BAB I PENDAHULUAN
A. Latar Belakang Masalah Mahasiswa adalah salah satu elemen masyarakat yang identik mempunyai tingkat intelektual yang cukup tinggi. Seorang mahasiswa selayaknya mempunyai kesadaran yang lebih tinggi untuk memiliki salah satu atribut psikologis yang semestinya dia sandang, yaitu motivasi berprestasi. Idealnya setiap mahasiswa harus memiliki motivasi berprestasi yang tinggi, mengingat pada saat di bangku kuliah, seorang mahasiswa dituntut untuk menjadi lebih kritis dalam menganalisis berbagai persoalan, baik yang bersifat akademis atau non akademis. Dengan motivasi berprestasi yang tinggi itu akan memberi peluang pada mahasiswa untuk memiliki prestasi yang baik, tidak mengabaikan tugas-tugasnya sebagai mahasiswa, tidak keberatan untuk mengerjakan tugas-tugas yang lebih sulit dan dapat menyelesaikan perkuliahan tepat waktu. Namun dari hasil observasi dan wawancara yang peneliti lakukan dari tanggal 13 Desember 2014 sampai dengan tanggal 17 Maret 2015 kepada 10 orang mahasiswa aktivis dakwah kampus, peneliti menemukan 60% (6 orang) dari 10 aktivis dakwah kampus memiliki motivasi berprestasi yang dikategorikan rendah jika mengacu kepada kriteria yang dikemukakan oleh Heckausen, yang ditandai dengan “cenderung mengabaikan hasil dari tugas yang telah dibuatnya”, ini dikemukakan oleh RM dan RO yang mengatakan: 1
2
“...saya gak terlalu mikirin hasil dari tugas yang saya buat sih.. yang penting kan saya udah ngerjain tugas itu sampai selesai, soal hasilnya saya gak mau terlalu ambil pusing karna yang penting saya udah berusaha sesuai kemampuan saya..” (RM) “...setelah saya mengerjakan tugas dari dosen, saya tidak langsung mencari tau hasilnya, karena menurut saya, hasil itu tidak mempengaruhi saya, mau itu nilainya jelek atau bagus, yang penting saya sudah merasa bahwa usaha saya sudah maksimal setiap mengerjakan tugas yang diberikan oleh dosen..”(RO) Selain cenderung mengabaikan hasil dari tugas yang dibuatnya, ada juga sekelompok mahasiswa yang hanya “menyukai tugas yang tantangan resikonya rendah”. Hal ini sesuai dengan pernyataan SA, CS dan LN yang mengatakan: “...saya lebih suka ngadepin tugas-tugas yang gampang, terus gak terlalu besar resikonya, karna kalau bisa cari yang simpel, kenapa harus cari yang ribet?
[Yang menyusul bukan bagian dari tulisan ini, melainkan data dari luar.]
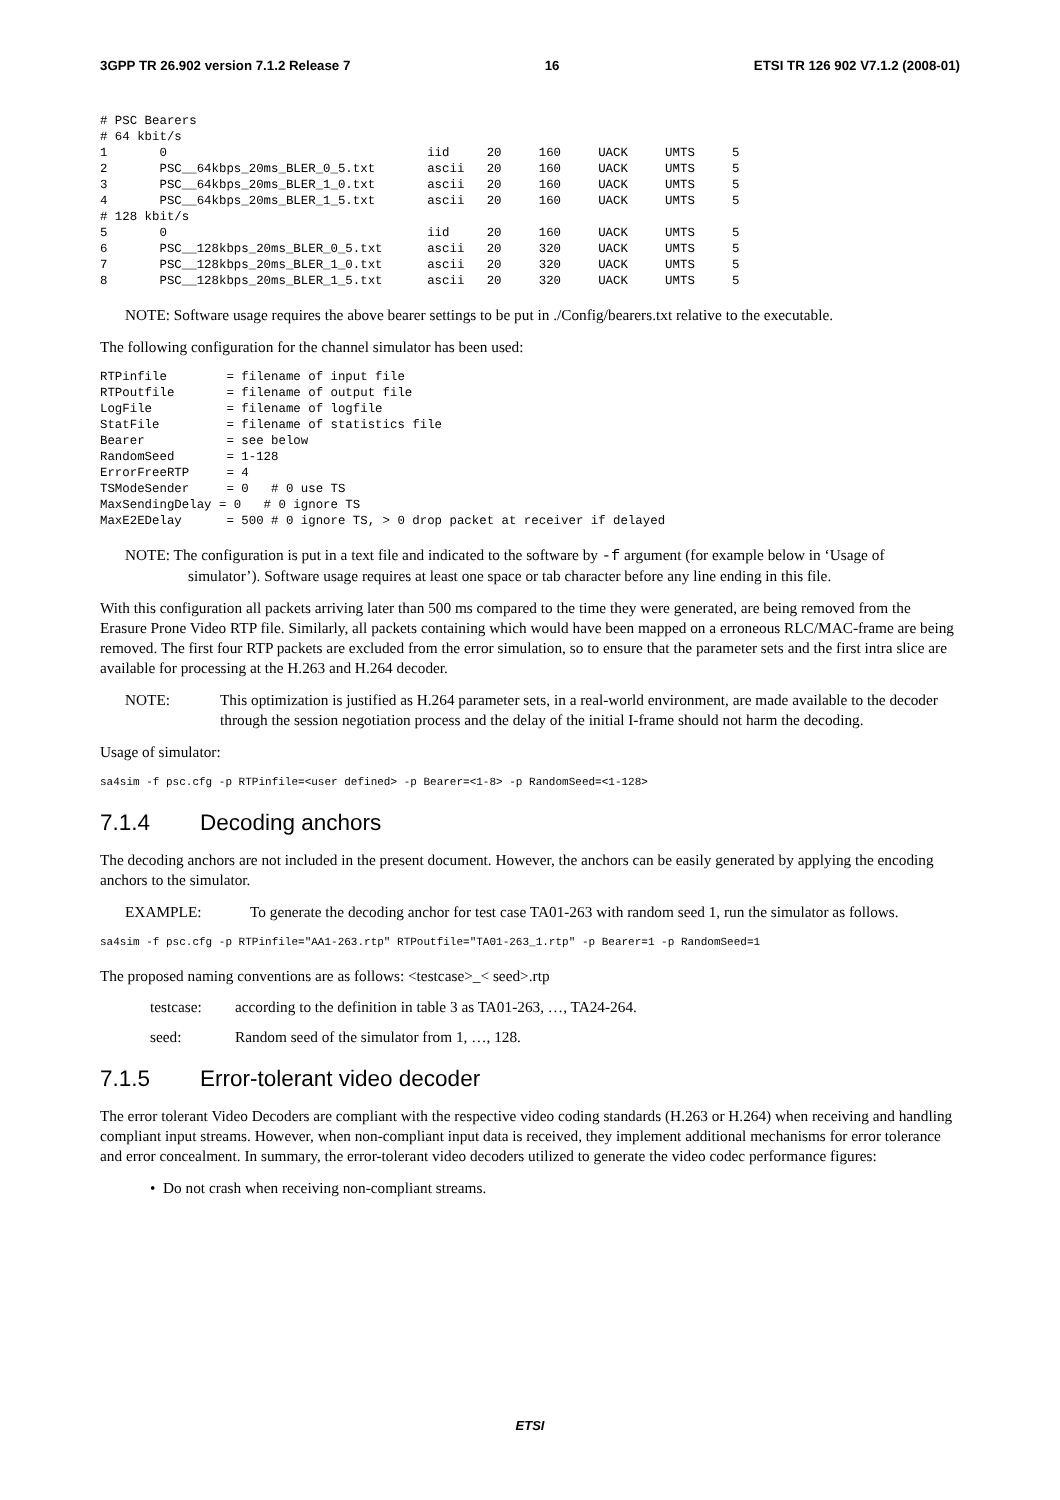3GPP TR 26.902 version 7.1.2 Release 7 16 ETSI TR 126 902 V7.1.2 (2008-01)
# PSC Bearers
# 64 kbit/s
1       0                                   iid     20     160     UACK     UMTS     5
2       PSC__64kbps_20ms_BLER_0_5.txt       ascii   20     160     UACK     UMTS     5
3       PSC__64kbps_20ms_BLER_1_0.txt       ascii   20     160     UACK     UMTS     5
4       PSC__64kbps_20ms_BLER_1_5.txt       ascii   20     160     UACK     UMTS     5
# 128 kbit/s
5       0                                   iid     20     160     UACK     UMTS     5
6       PSC__128kbps_20ms_BLER_0_5.txt      ascii   20     320     UACK     UMTS     5
7       PSC__128kbps_20ms_BLER_1_0.txt      ascii   20     320     UACK     UMTS     5
8       PSC__128kbps_20ms_BLER_1_5.txt      ascii   20     320     UACK     UMTS     5
NOTE: Software usage requires the above bearer settings to be put in ./Config/bearers.txt relative to the executable.
The following configuration for the channel simulator has been used:
RTPinfile        = filename of input file
RTPoutfile       = filename of output file
LogFile          = filename of logfile
StatFile         = filename of statistics file
Bearer           = see below
RandomSeed       = 1-128
ErrorFreeRTP     = 4
TSModeSender     = 0   # 0 use TS
MaxSendingDelay = 0   # 0 ignore TS
MaxE2EDelay      = 500 # 0 ignore TS, > 0 drop packet at receiver if delayed
NOTE: The configuration is put in a text file and indicated to the software by -f argument (for example below in ‘Usage of simulator’). Software usage requires at least one space or tab character before any line ending in this file.
With this configuration all packets arriving later than 500 ms compared to the time they were generated, are being removed from the Erasure Prone Video RTP file. Similarly, all packets containing which would have been mapped on a erroneous RLC/MAC-frame are being removed. The first four RTP packets are excluded from the error simulation, so to ensure that the parameter sets and the first intra slice are available for processing at the H.263 and H.264 decoder.
NOTE: This optimization is justified as H.264 parameter sets, in a real-world environment, are made available to the decoder through the session negotiation process and the delay of the initial I-frame should not harm the decoding.
Usage of simulator:
sa4sim -f psc.cfg -p RTPinfile=<user defined> -p Bearer=<1-8> -p RandomSeed=<1-128>
7.1.4 Decoding anchors
The decoding anchors are not included in the present document. However, the anchors can be easily generated by applying the encoding anchors to the simulator.
EXAMPLE: To generate the decoding anchor for test case TA01-263 with random seed 1, run the simulator as follows.
sa4sim -f psc.cfg -p RTPinfile="AA1-263.rtp" RTPoutfile="TA01-263_1.rtp" -p Bearer=1 -p RandomSeed=1
The proposed naming conventions are as follows: <testcase>_< seed>.rtp
testcase: according to the definition in table 3 as TA01-263, …, TA24-264.
seed: Random seed of the simulator from 1, …, 128.
7.1.5 Error-tolerant video decoder
The error tolerant Video Decoders are compliant with the respective video coding standards (H.263 or H.264) when receiving and handling compliant input streams. However, when non-compliant input data is received, they implement additional mechanisms for error tolerance and error concealment. In summary, the error-tolerant video decoders utilized to generate the video codec performance figures:
• Do not crash when receiving non-compliant streams.
ETSI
Yang gampang-gampang ajalah biar cepat selesai urusan..”(SA) “...kalau bisa, saya lebih suka mendapatkan tugas-tugas yang mudah-mudah aja dari dosen, karna masih banyak hal lain yang harus saya kerjain...” (CS) “...saya orangnya gak suka ribet, jadi kalau bisa saya pengennya tugas itu yang gampang-gampang aja...”(LN) Selain itu subjek lain berinisial EJ dan CS mengungkapkan bahwa “dalam mengerjakan tugas mereka lebih senang melakukan bersama-sama daripada sendiri”. Berikut ungkapan EJ dan CS: “...saya sih lebih suka ngerjain tugas bareng temen-temen, soalnya kalau sendiri suka bosen gitu..” (EJ) “...kalau saya tiap mau ngerjain tugas tuh maunya sambil diskusi sama temen gitu, soalnya kalau ngerjain sendiri takut salah...” (CS)
3
Kedua pernyataan tersebut bertentangan dengan konsep Heckausen yang mengatakan salah satu ciri orang yang memiliki motivasi berprestasi yaitu, “senang bekerja sendiri dan bersaing untuk mengungguli orang lain”. Sementara itu, 4 orang (40%) dari 10 orang aktivis dakwah kampus dapat dikategorikan memiliki motivasi berprestasi yang tinggi, yang ditandai dengan mereka lebih menyukai mengerjakan tugas-tugas sendiri”. Ini dikemukakan oleh TI, JA, AM, dan NS yang mengatakan: “..bagi saya meraih prestasi adalah sebagai bentuk keberhasilan, bukan bentuk status atau untuk dipamerkan kepada orang lain..untuk pekerjaan kampus atau tugas-tugas yang diberikan oleh dosen, saya lebih senang mengerjakannya sendiri dibanding kalau harus bersama-sama mengerjakan dengan kawan-kawan saya...” (TI) “...saya lebih merasa puas jika hasil yang saya dapatkan adalah hasil dari jerih payah saya sendiri, karena semuanya butuh proses, ga bisa langsung aja terjadi secara kebetulan.”(JA) “...saya sih lebih suka ngerjain tugas sendiri dibandingin ngerjain ramerame...”(AM) “...saya sih kurang suka ngerjain tugas bareng-bareng sama temen-temen, lebih tenang sendiri kayaknya...” (NS)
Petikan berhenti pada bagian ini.